Greece, of all the struggling eurozone countries, appears to be spiralling the drain fastest. It is leveraged to the extent that merely making its interest payments would push recovery ever further away. Public calls for debt relief are fierce, and parts of the country are now reportedly ungovernable. Several public officials have been assaulted. In the Athenian suburb of Keratea, locals tore up the streets and police were ordered to withdraw from the area.
When countries owe each other and can't pay, intuitions about what the outcome should be differ sharply, and not only according to which way the sharp end is pointing.
There are, to abuse some terms of philosophical art, two sets of considerations which might be held to apply: consequentialist and deontological ones. Briefly put, consequentialism is the idea that the goodness of an act depends on what results flow from it. For instance (and rather notoriously for the doctrine), there may be cases where it is deemed appropriate to execute someone for a crime they didn't commit, since the deterrent value of execution depends only on perceived guilt and not on the real thing. Deontology, meanwhile, says that there are some things one simply must, or mustn't, do.
The relationship between these two outlooks is tangled. There are, after all, often good consequentialist arguments for treating obligations as though they were deontologically binding - for instance, because it's useful to cultivate a reputation as a reliable partner. Coming at the matter from the other side, there are certain things which might appear only instrumentally useful but which are all the same held by some to be absolutely binding. Contracts fall under this heading, and at the extreme end of the libertarian spectrum there are indeed those who believe that the bond of one's word is all that matters, morally speaking.

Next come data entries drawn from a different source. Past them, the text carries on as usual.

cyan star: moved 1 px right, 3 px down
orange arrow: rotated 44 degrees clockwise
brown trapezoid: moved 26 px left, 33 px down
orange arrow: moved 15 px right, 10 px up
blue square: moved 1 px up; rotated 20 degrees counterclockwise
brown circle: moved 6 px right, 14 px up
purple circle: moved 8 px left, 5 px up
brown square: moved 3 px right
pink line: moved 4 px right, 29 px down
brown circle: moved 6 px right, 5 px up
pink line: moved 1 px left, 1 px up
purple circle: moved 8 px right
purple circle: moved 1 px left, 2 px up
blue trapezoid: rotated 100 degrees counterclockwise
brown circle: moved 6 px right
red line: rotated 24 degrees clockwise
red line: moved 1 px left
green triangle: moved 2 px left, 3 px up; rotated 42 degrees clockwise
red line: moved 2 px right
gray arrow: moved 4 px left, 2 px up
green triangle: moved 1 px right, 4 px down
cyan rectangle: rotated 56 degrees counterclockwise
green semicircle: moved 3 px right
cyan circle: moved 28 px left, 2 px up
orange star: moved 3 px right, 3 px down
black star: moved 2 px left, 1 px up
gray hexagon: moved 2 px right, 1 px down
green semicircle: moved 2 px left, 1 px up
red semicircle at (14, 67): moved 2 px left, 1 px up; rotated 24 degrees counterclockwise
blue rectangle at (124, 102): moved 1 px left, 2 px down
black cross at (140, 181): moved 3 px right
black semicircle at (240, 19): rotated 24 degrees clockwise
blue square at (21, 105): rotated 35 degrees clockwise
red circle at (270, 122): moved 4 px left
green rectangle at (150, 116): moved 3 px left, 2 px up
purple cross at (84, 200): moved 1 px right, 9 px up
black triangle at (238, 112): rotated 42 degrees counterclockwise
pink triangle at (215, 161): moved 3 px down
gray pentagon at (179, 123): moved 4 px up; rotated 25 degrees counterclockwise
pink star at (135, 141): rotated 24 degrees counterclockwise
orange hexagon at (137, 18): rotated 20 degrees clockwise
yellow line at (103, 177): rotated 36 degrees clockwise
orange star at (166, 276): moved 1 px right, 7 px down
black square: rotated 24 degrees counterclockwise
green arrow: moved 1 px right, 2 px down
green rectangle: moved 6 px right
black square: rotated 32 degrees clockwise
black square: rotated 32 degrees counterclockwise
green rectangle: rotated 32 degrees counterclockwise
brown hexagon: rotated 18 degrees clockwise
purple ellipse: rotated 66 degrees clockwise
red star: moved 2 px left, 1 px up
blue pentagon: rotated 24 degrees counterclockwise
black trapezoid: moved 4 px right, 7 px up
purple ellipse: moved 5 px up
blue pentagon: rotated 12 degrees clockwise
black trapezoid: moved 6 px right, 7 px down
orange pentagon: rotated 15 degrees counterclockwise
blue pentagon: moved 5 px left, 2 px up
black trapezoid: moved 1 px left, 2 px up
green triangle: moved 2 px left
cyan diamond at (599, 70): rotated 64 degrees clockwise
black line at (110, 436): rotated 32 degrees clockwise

One would have to be pretty far gone in that direction to think Europe's sovereign debt dilemma can be resolved with a simple "thou shalt". Most discussion of the way out has been about repercussions, and arguments against default have typically been of the form: "We won't trust you again if you do". That's the consequentialist line which strays closest to deontological territory.
It's also the one which is least often borne out by events. The memory of Mexico's 1994 debt crisis was eclipsed by Russia's in 1998, which in turn faded in the excitement over Argentina in 2002. Life continues, new bonds are issued and the caravan moves on. Iceland's prodigality doesn't even seem to have spoilt its bid to join the European Union. Threats, it's worth remembering, are cheaper than punishments.
We come back to weighing consequences. Yet that alone doesn't add up to a moral system. A good act is one that makes good things happen. Good for who? For me to get free handouts, or for you to get your money back? Unlike those irregular verbs, the idea of goodness tends to cast a haze of sameness over very different propositions.
So here's one last bit of philosophical jargon. Utilitarianism is a version of consequentialism with an extra clause. It specifies that the good which one should aim for is the maximum possible sum of happiness in the world. There's a lot to debate in that formulation, and indeed the debate has been going on since Jeremy Bentham came up with it. I won't wade into that here, or even endorse utilitarianism as an all-purpose theory of morality. I'll only say that when it comes to what one country should pay to another, deciding how to benefit the most people beats quibbling over IOUs.